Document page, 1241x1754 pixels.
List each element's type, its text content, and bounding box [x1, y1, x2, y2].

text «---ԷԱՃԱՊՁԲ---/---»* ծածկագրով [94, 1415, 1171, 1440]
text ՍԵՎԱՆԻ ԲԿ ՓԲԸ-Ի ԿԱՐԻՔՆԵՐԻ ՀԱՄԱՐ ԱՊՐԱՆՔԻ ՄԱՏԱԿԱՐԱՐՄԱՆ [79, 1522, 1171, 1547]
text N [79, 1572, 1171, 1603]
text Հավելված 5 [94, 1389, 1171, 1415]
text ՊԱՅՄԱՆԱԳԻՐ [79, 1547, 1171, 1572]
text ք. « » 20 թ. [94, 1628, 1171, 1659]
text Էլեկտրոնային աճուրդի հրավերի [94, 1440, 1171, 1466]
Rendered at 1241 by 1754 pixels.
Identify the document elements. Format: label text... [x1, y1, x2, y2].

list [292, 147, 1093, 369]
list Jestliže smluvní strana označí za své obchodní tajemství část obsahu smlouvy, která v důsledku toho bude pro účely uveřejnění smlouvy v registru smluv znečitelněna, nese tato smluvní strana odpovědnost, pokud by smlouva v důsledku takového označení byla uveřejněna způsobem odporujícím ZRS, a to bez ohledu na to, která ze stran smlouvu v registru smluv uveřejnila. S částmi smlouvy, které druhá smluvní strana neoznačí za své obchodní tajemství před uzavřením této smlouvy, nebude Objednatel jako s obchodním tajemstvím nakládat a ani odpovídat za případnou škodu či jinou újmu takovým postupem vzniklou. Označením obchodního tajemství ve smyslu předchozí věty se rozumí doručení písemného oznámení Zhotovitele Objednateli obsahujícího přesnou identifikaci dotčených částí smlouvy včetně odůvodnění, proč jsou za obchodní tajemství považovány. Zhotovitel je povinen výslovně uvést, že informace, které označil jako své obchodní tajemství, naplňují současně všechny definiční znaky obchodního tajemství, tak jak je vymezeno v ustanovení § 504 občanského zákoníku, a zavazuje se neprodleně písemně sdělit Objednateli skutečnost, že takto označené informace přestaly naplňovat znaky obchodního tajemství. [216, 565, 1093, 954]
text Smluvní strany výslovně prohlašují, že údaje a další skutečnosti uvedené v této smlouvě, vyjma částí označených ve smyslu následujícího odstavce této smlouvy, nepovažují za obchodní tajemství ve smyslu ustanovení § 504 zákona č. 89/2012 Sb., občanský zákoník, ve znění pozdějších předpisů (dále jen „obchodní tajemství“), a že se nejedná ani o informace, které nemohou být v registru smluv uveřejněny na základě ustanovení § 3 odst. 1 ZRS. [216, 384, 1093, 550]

━━━━━━━━━━━━━━━━━━━━━━━━━━━━━━

Give back all the records exactly as they stand.

Document page, 1241x1754 pixels.
List each element's type, its text content, and bounding box [x1, y1, x2, y2].

text «---ԷԱՃԱՊՁԲ---/---»* ծածկագրով [94, 1415, 1171, 1440]
text ՍԵՎԱՆԻ ԲԿ ՓԲԸ-Ի ԿԱՐԻՔՆԵՐԻ ՀԱՄԱՐ ԱՊՐԱՆՔԻ ՄԱՏԱԿԱՐԱՐՄԱՆ [79, 1522, 1171, 1547]
text N [79, 1572, 1171, 1603]
text Հավելված 5 [94, 1389, 1171, 1415]
text ՊԱՅՄԱՆԱԳԻՐ [79, 1547, 1171, 1572]
text ք. « » 20 թ. [94, 1628, 1171, 1659]
text Էլեկտրոնային աճուրդի հրավերի [94, 1440, 1171, 1466]
Rendered at 1241 by 1754 pixels.
Identify the document elements. Format: label text... [x1, y1, x2, y2].

list [292, 147, 1093, 369]
list Jestliže smluvní strana označí za své obchodní tajemství část obsahu smlouvy, která v důsledku toho bude pro účely uveřejnění smlouvy v registru smluv znečitelněna, nese tato smluvní strana odpovědnost, pokud by smlouva v důsledku takového označení byla uveřejněna způsobem odporujícím ZRS, a to bez ohledu na to, která ze stran smlouvu v registru smluv uveřejnila. S částmi smlouvy, které druhá smluvní strana neoznačí za své obchodní tajemství před uzavřením této smlouvy, nebude Objednatel jako s obchodním tajemstvím nakládat a ani odpovídat za případnou škodu či jinou újmu takovým postupem vzniklou. Označením obchodního tajemství ve smyslu předchozí věty se rozumí doručení písemného oznámení Zhotovitele Objednateli obsahujícího přesnou identifikaci dotčených částí smlouvy včetně odůvodnění, proč jsou za obchodní tajemství považovány. Zhotovitel je povinen výslovně uvést, že informace, které označil jako své obchodní tajemství, naplňují současně všechny definiční znaky obchodního tajemství, tak jak je vymezeno v ustanovení § 504 občanského zákoníku, a zavazuje se neprodleně písemně sdělit Objednateli skutečnost, že takto označené informace přestaly naplňovat znaky obchodního tajemství. [216, 565, 1093, 954]
text Smluvní strany výslovně prohlašují, že údaje a další skutečnosti uvedené v této smlouvě, vyjma částí označených ve smyslu následujícího odstavce této smlouvy, nepovažují za obchodní tajemství ve smyslu ustanovení § 504 zákona č. 89/2012 Sb., občanský zákoník, ve znění pozdějších předpisů (dále jen „obchodní tajemství“), a že se nejedná ani o informace, které nemohou být v registru smluv uveřejněny na základě ustanovení § 3 odst. 1 ZRS. [216, 384, 1093, 550]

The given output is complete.